**THE TASK:** Select each line of the records that contains the string "ligne", matching case exactly, and copy those lines out.

**THE DATA:**
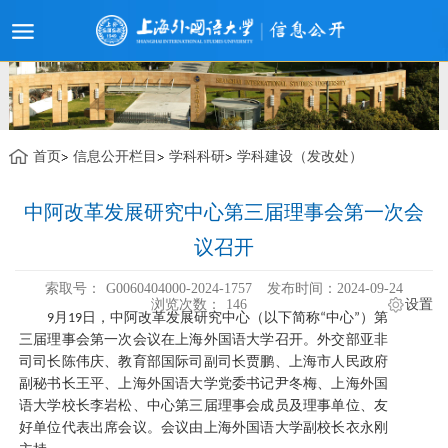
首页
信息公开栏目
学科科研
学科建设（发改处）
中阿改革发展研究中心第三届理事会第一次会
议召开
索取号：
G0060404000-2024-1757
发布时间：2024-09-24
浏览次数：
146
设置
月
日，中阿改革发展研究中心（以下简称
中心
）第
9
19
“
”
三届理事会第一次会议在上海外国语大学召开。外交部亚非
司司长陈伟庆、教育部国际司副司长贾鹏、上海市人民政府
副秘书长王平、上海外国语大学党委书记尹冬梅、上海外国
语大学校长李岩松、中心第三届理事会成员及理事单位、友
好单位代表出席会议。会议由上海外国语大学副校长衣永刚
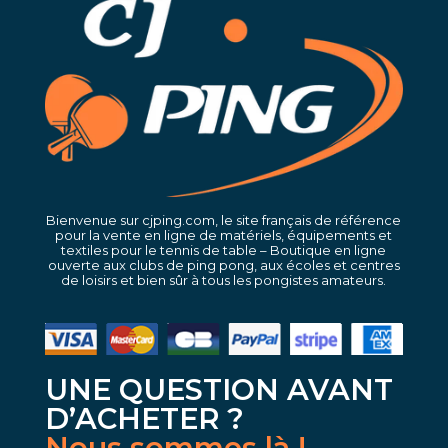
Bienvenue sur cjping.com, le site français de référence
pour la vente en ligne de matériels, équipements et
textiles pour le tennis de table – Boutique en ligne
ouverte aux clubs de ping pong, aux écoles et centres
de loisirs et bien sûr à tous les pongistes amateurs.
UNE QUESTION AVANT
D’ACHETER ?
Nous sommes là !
...
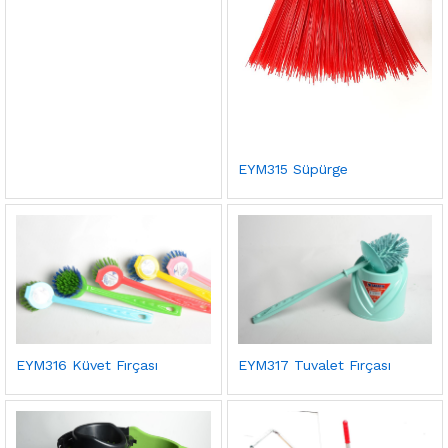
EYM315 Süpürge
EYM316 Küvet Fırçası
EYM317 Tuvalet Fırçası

**EXERCISE OUTPUT:**
pour la vente en ligne de matériels, équipements et
textiles pour le tennis de table – Boutique en ligne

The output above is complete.